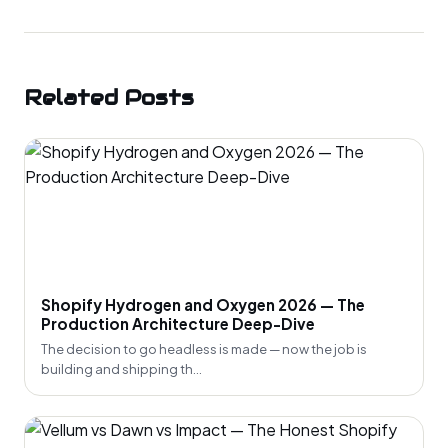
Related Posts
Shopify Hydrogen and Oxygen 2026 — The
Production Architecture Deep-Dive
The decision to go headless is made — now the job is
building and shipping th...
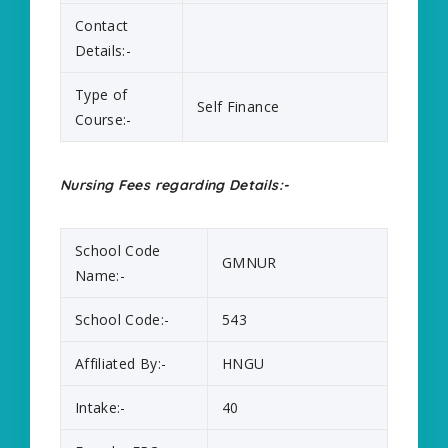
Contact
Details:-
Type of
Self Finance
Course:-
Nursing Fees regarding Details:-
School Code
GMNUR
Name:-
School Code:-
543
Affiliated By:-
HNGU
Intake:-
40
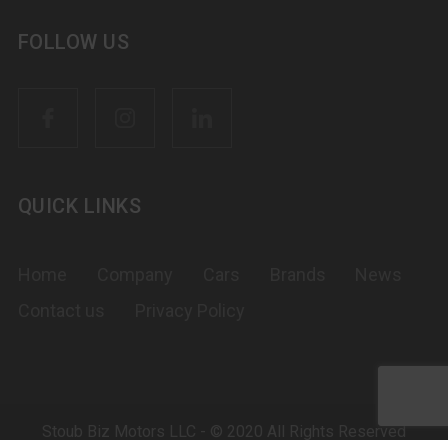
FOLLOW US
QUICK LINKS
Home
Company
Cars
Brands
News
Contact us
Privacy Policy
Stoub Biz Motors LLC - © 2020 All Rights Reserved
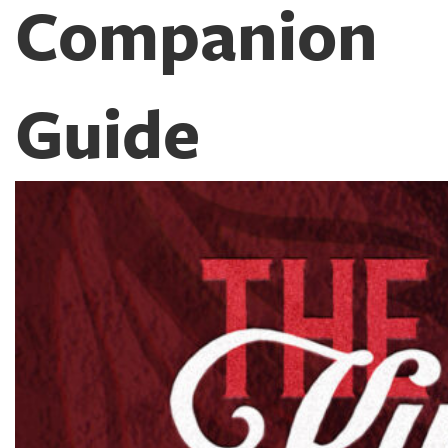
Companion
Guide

++++

Action item: Retype the text from all four rows above line for line, without the pictures.

Answer section:
Related Posts
Shopify Hydrogen and Oxygen 2026 — The
Production Architecture Deep-Dive
The decision to go headless is made — now the job is
building and shipping th...
Contact
Details:-
Type of
Self Finance
Course:-
Nursing Fees regarding Details:-
School Code
GMNUR
Name:-
School Code:-
543
Affiliated By:-
HNGU
Intake:-
40
FOLLOW US
QUICK LINKS
Home
Company
Cars
Brands
News
Contact us
Privacy Policy
Stoub Biz Motors LLC - © 2020 All Rights Reserved
Companion
Guide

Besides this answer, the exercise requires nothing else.